Making it easy to do is absolutely key to building software that is a delight to use.
When the core is pure, testing it simply becomes a matter of checking that it responds in the way you expect it to when you send it a specific message. All tests can be unit tests, no complex mocking, stubbing, harness, hooks or, god forbid, frameworks needed. And unit tests are fast, so you can have thousands of them if you need to. With CRUX, you can run a full suite of tests in milli-seconds. This changes the dynamic completely. High confidence from immediate feedback improves productivity by insane amounts.
Rust is rapidly becoming a default choice for building all kinds of systems and applications.
It’s solid and reliable, safe and secure, fast and efficient.
It also has a very modern and advanced type system that makes it suitable for modeling complex business domains (and, in CRUX, these types flow across the boundary into the native shell’s type system, meaning that breaking changes in the core will stop the shell from compiling — this is a great thing).

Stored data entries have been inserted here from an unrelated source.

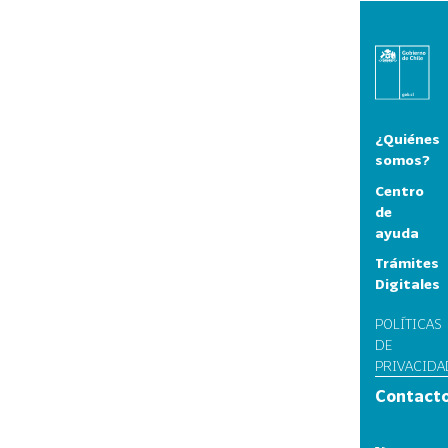
¿Quiénes
somos?
Centro
de
ayuda
Trámites
Digitales
POLÍTICAS
DE
PRIVACIDA
Contact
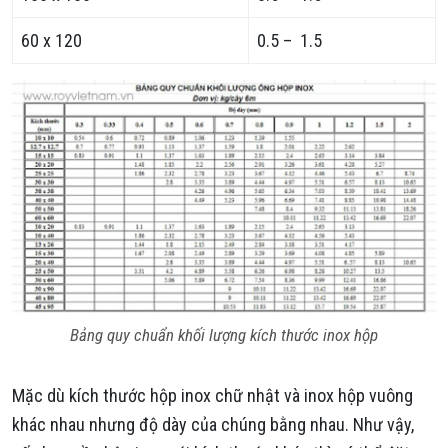
60 x 120
0.5 – 1.5
Bảng quy chuẩn khối lượng kích thước inox hộp
Mặc dù kích thước hộp inox chữ nhật và inox hộp vuông
khác nhau nhưng độ dày của chúng bằng nhau. Như vậy,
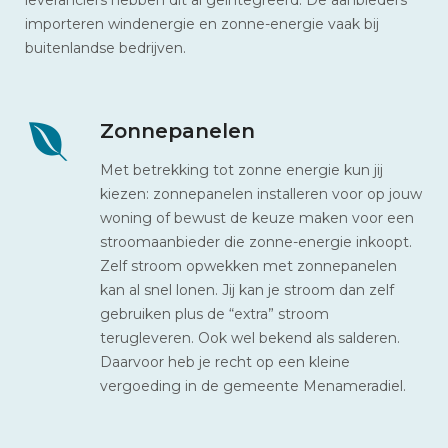
importeren windenergie en zonne-energie vaak bij
buitenlandse bedrijven.
Zonnepanelen
Met betrekking tot zonne energie kun jij
kiezen: zonnepanelen installeren voor op jouw
woning of bewust de keuze maken voor een
stroomaanbieder die zonne-energie inkoopt.
Zelf stroom opwekken met zonnepanelen
kan al snel lonen. Jij kan je stroom dan zelf
gebruiken plus de “extra” stroom
terugleveren. Ook wel bekend als salderen.
Daarvoor heb je recht op een kleine
vergoeding in de gemeente Menameradiel.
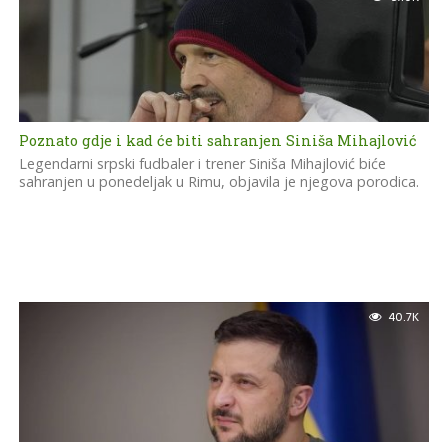
Poznato gdje i kad će biti sahranjen Siniša Mihajlović
Legendarni srpski fudbaler i trener Siniša Mihajlović biće
sahranjen u ponedeljak u Rimu, objavila je njegova porodica.
40.7K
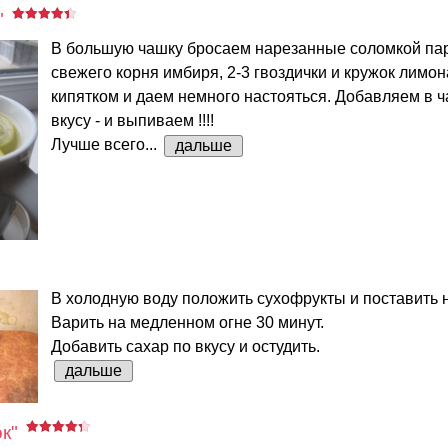
"
В большую чашку бросаем нарезанные соломкой па
свежего корня имбиря, 2-3 гвоздички и кружок лимо
кипятком и даем немного настояться. Добавляем в ч
вкусу - и выпиваем !!!!
Лучше всего...
дальше
В холодную воду положить сухофрукты и поставить н
Варить на медленном огне 30 минут.
Добавить сахар по вкусу и остудить.
дальше
к"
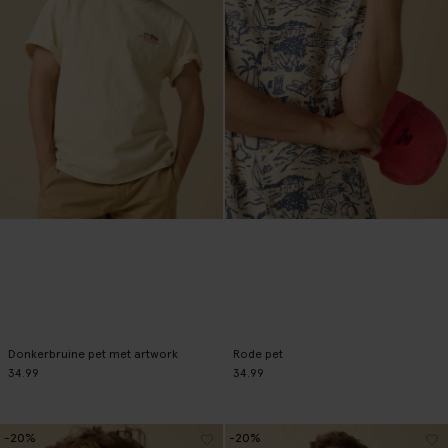
Donkerbruine pet met artwork
Rode pet
34.99
34.99
-20%
-20%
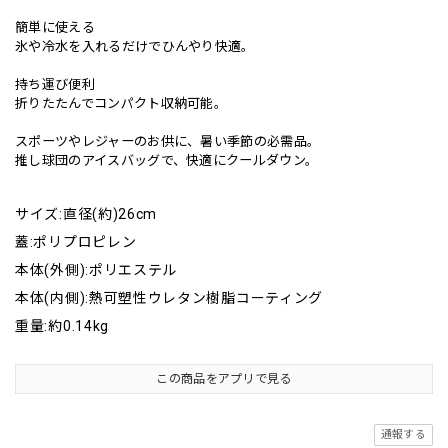
簡単に使える
氷や冷水を入れるだけでひんやり快適。
持ち運び便利
折りたたんでコンパクト収納可能。
スポーツやレジャーのお供に、暑い季節の必需品。
推し球団のアイスバッグで、快適にクールダウン。
サイズ:直径(約)26cm
蓋:ポリプロピレン
本体(外側):ポリエステル
本体(内側):熱可塑性ウレタン樹脂コーティング
重量:約0.14kg
この商品をアプリで見る
通報する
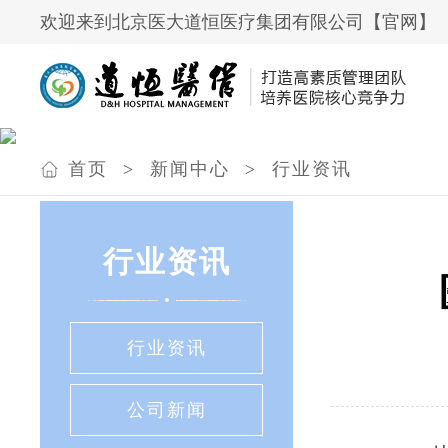
欢迎来到北京医大道恒医疗集团有限公司【官网】
首页
>
新闻中心
>
行业资讯
行业资讯
行业资讯
公司新闻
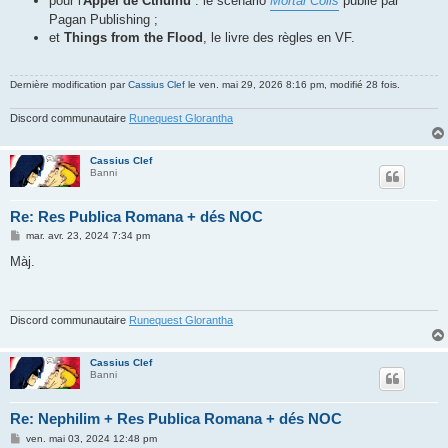
pour l'
Appel de Cthulhu
: le scénario
Mortal Coils
publié par
Pagan Publishing ;
et
Things from the Flood
, le livre des règles en VF.
Dernière modification par
Cassius Clef
le ven. mai 29, 2026 8:16 pm, modifié 28 fois.
Discord communautaire
Runequest Glorantha
Cassius Clef
Banni
Re: Res Publica Romana + dés NOC
M
mar. avr. 23, 2024 7:34 pm
e
s
Màj.
s
a
g
e
Discord communautaire
Runequest Glorantha
Cassius Clef
Banni
Re: Nephilim + Res Publica Romana + dés NOC
M
ven. mai 03, 2024 12:48 pm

You don’t need to write as many tests as you would in, say, TypeScript, because you only need to test logic (not the sloppiness of the language itself). Most people using Rust would agree that the statement “if it compiles, it works” is true, more often than not.
We built CRUX in Rust because it’s not only good at all these things, but it also has a great portability story. In order for CRUX to work, we need to support Foreign Function Interface (FFI) calls to pass messages between CRUX and many different native shells. We also need to be able to compile CRUX to a dynamic library (for Android), to a static library (for iOS) and to WebAssembly (for Web). These cross-platform binaries are trivial to produce using the Rust toolchain, and integration with platform-native tooling is straightforward.